Originally scheduled for August 23

We can sometimes learn something from what the writers of the Gospels do not say. It is a reasonable assumption that Jesus bless the food and gave thanks and practically every meal he ate. His disciples would see that as a reasonable thing for him to do. Interestingly, however, the writers of the Gospels record only four instances where Jesus is explicitly said to have blessed and given thanks for the food.

·         Two of those instances were the feeding of the 5000, and the feeding of the 4000.

·         Another such instance was the meal at Emmaus after the resurrection.

·         The fourth was the Lord’s Supper.

Apparently the fact that Jesus blessed the food and gave thanks for it was significant in these four instances. Examining the three which are given first, we see in fact there are two reasons why the Gospel writers might have made it explicit in those instances.

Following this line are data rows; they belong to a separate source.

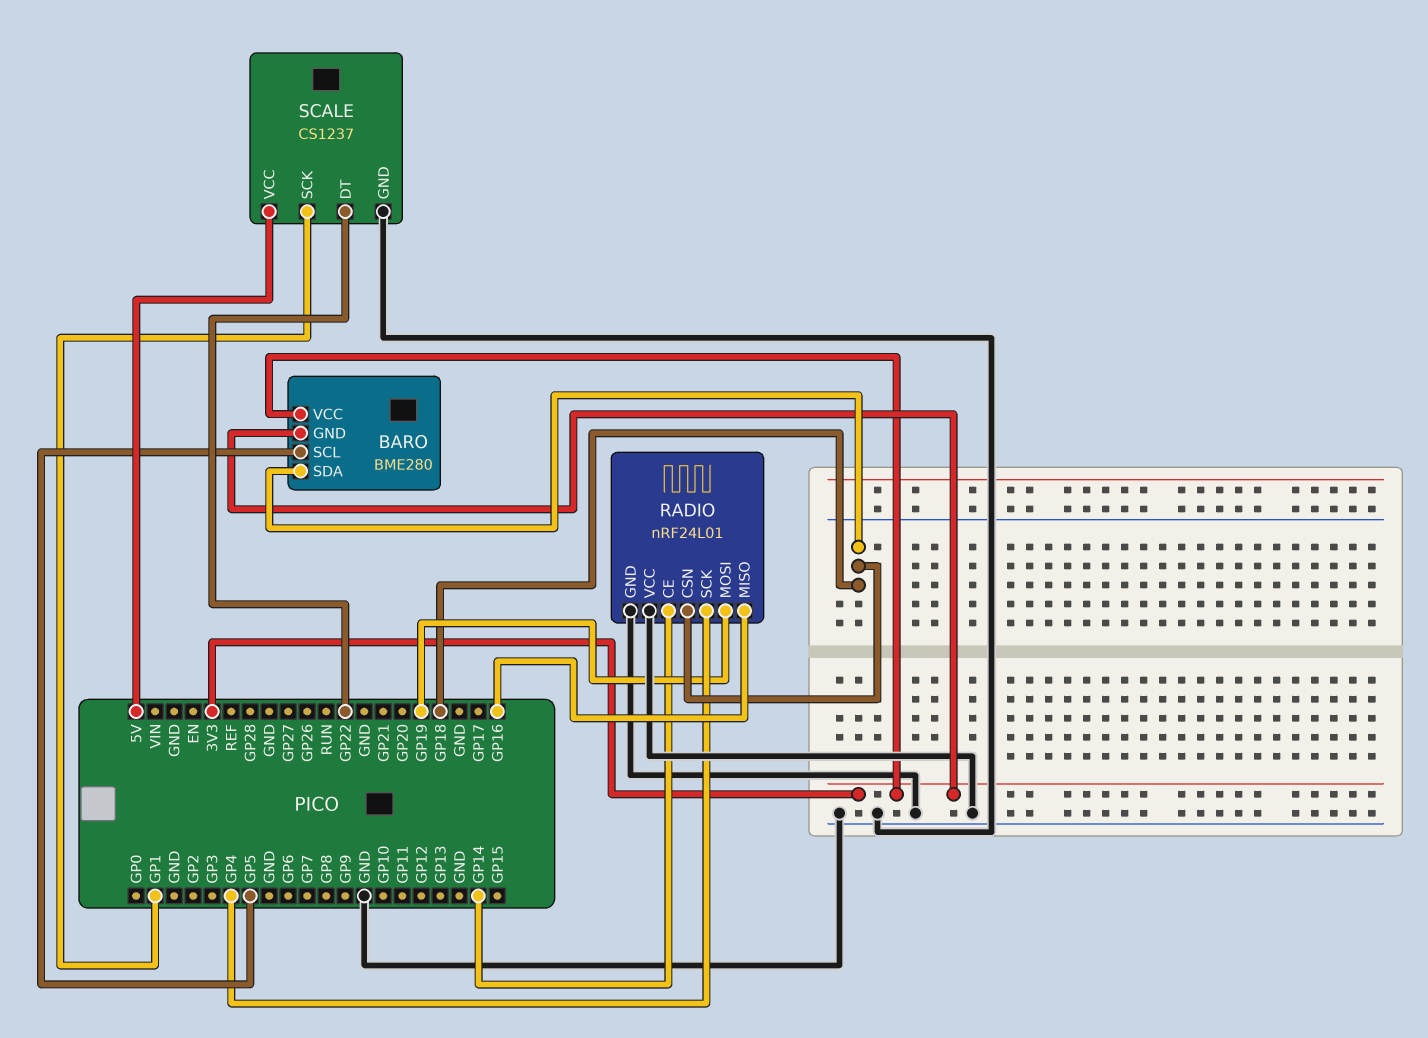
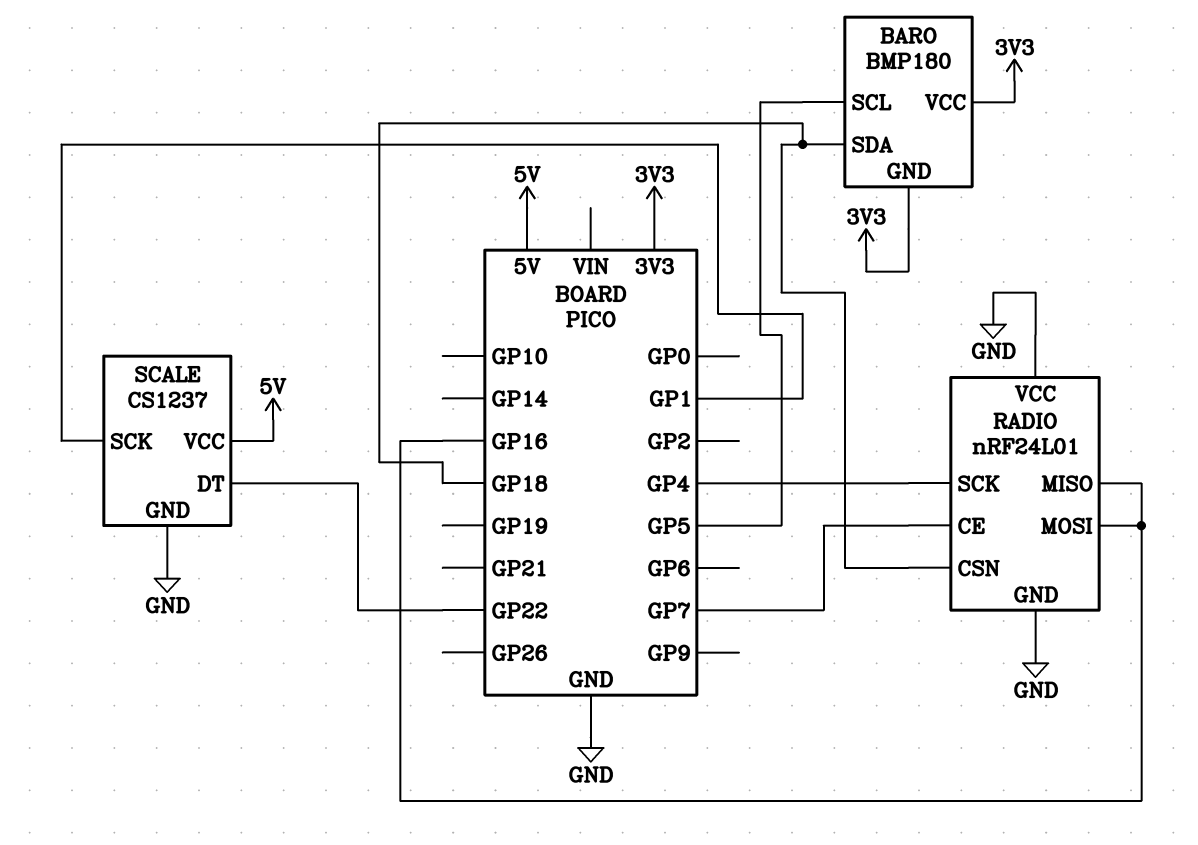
BARO: BME280 -> BMP180
RADIO pin CE: GP14 -> GP7
RADIO pin MOSI: GP19 -> GP16

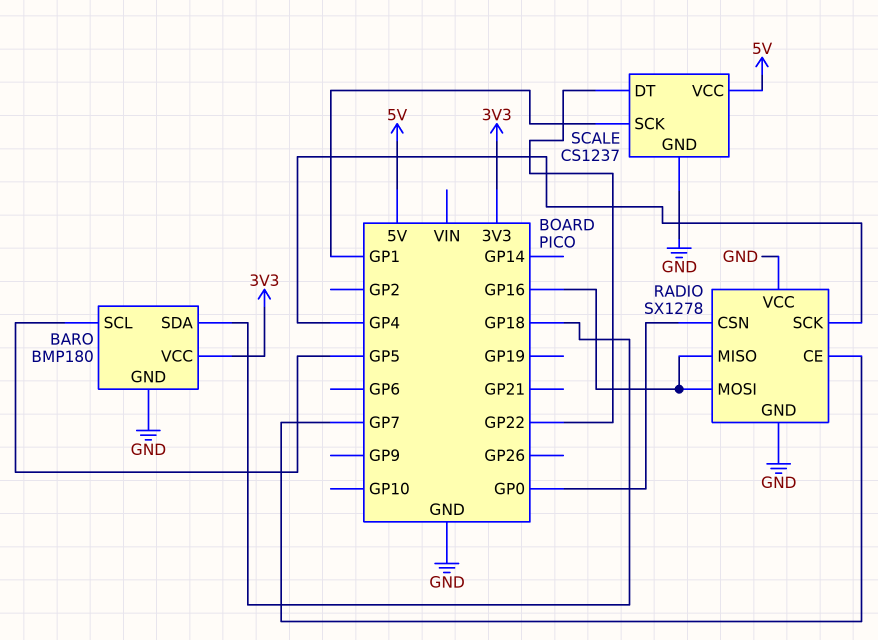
BARO pin GND: 3V3 -> GND
RADIO: nRF24L01 -> SX1278
RADIO pin CSN: GP18 -> GP0

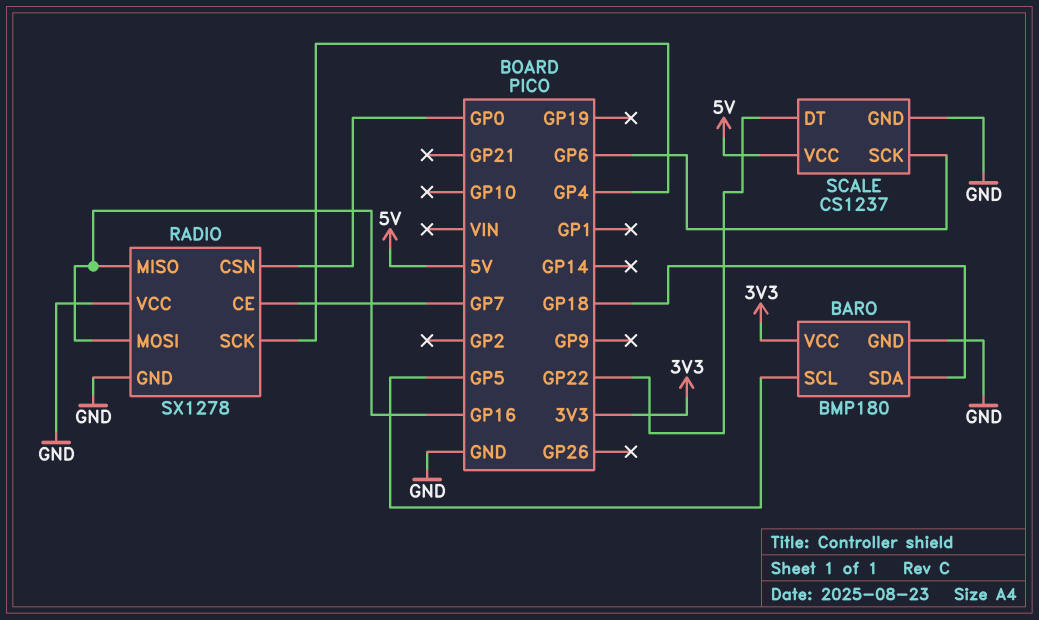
SCALE pin SCK: GP1 -> GP6

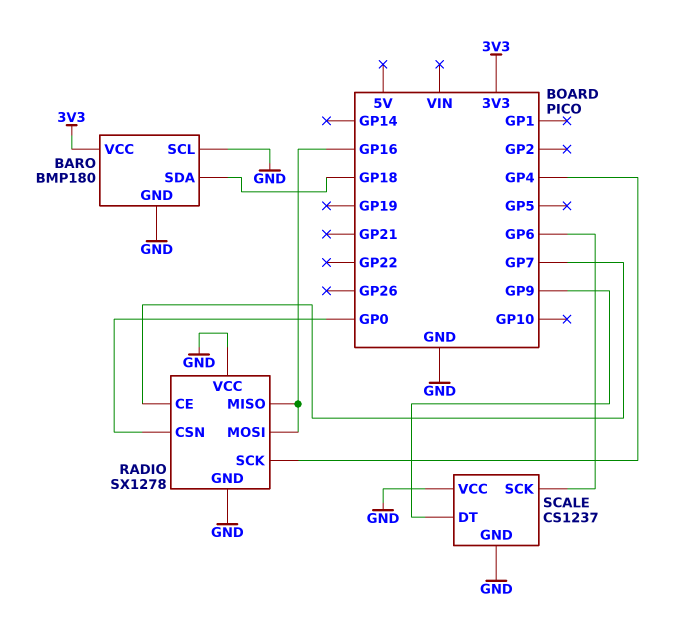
BARO pin SCL: GP5 -> GND
SCALE pin DT: GP22 -> GP9
SCALE pin VCC: 5V -> GND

·         In the first two instances the meal was going to be greatly multiplied. His giving thanks and blessing the food was not a formality, but rather essential to the fact that the meal itself would be miraculously multiplied.

·         At the meal at Emmaus we read of the disciples that “their eyes were opened.” It was not just another meal; they learned from the Law and the Prophets the prophecies concerning the coming of the Messiah.

Both of these cases apply to Communion. May I submit to you that both of these cases still are of relevance to us today. We may see some lessons which are not usually connected directly with Communion.

First, we should not remain content with Communion being something that is “only for us.” Christ intends that Communion, along with the Gospel, should be spread as far and wide as we are able. In so doing, we may point out to those who are considering the Christian faith that Communion is a symbol of God’s grace — mercy which we do not deserve. As such it is also a symbol of God’s love. But perhaps most important, is a symbol of God’s plan. God did not conceive the Resurrection as a stopgap measure to fix something that went wrong. It was “Plan A” all along.

Also, as Christ opened the eyes of his disciples at Emmaus we need to should approach him with open eyes. In Communion we remember his suffering and death which he voluntarily undertook on our behalf. We should grow in our knowledge of the faith, and that growth should spur us to greater obedience. Growth in knowledge and obedience however are not sufficient; we should also grow in thankfulness for all the blessings he gives us.